In a release of a planned speech, Professor Reimut Jochimsen, a Bundesbank council member from North Rhine-Westphalia, argued that the potential for a realignment of currencies within the exchange rate mechanism 'had been repressed for many years for prestige reasons.' The markets saw this as a call for weaker currencies, such as sterling, to devalue against the mark.

The remarks provided grist for a growing number of Bundesbank critics, such as the German magazine Der Spiegel, who think it is getting too big for its boots. They say it is trying to provoke a realignment of European currencies to scupper moves towards European monetary union, when it would lose its unique role.

Some of its hawkish council members - notably Lothar Mueller from Bavaria - certainly think EMU is a French plot to undermine the mark. It is no secret that the Bundesbank council is not keen on the timetable for introducing EMU and would like a revaluation of the mark.

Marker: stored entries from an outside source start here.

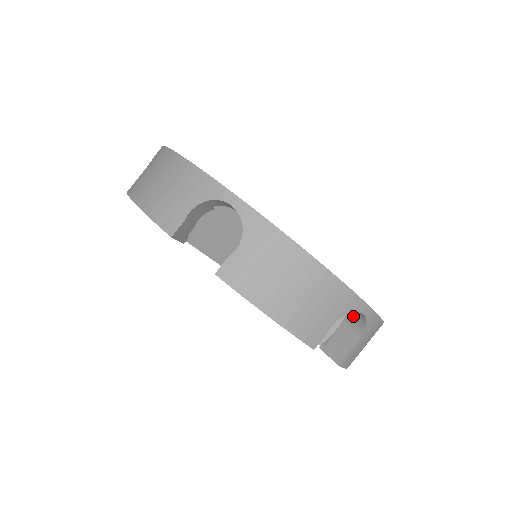
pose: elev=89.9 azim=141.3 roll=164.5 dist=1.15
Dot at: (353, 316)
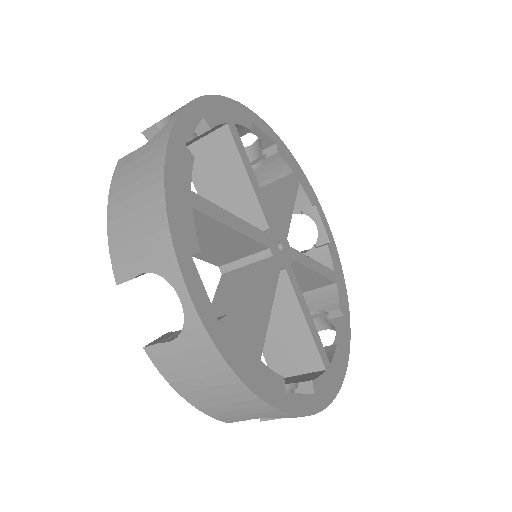
Dot at: occluded
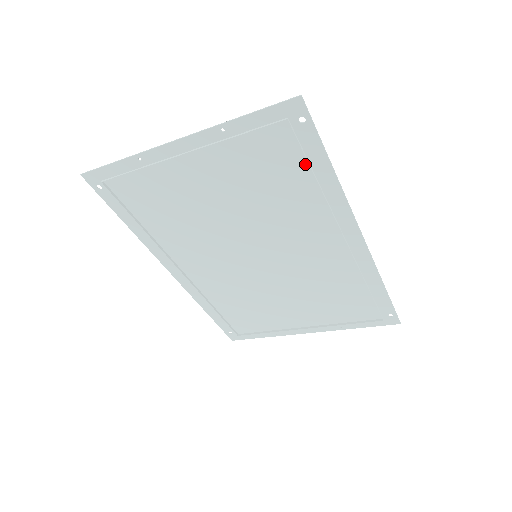
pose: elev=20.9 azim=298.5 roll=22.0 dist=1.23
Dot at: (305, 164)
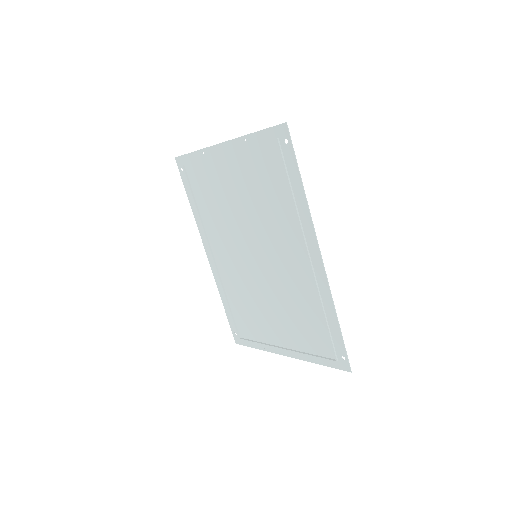
Dot at: (287, 178)
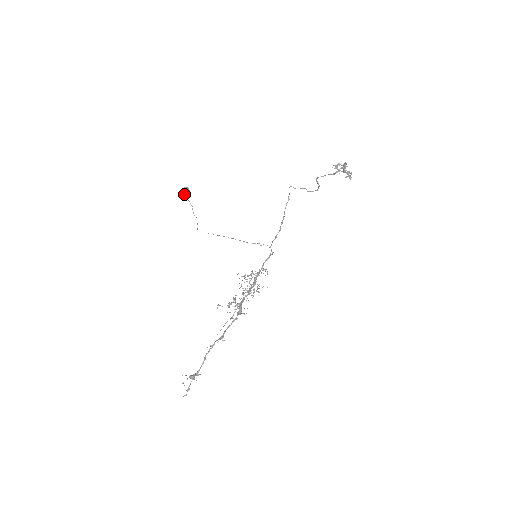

But the idea that the independent Bundesbank would undermine the Bonn government is dismissed by European central bankers, who think the Jochimsen episode was a cock-up, not a conspiracy. Immediately after the speech was released, the Bundesbank denied it wanted a realignment. Professor Jochimsen, moreover, was not one of the hawks favouring a rise in the German Lombard rate last month, which would have put intense pressure on several European currencies.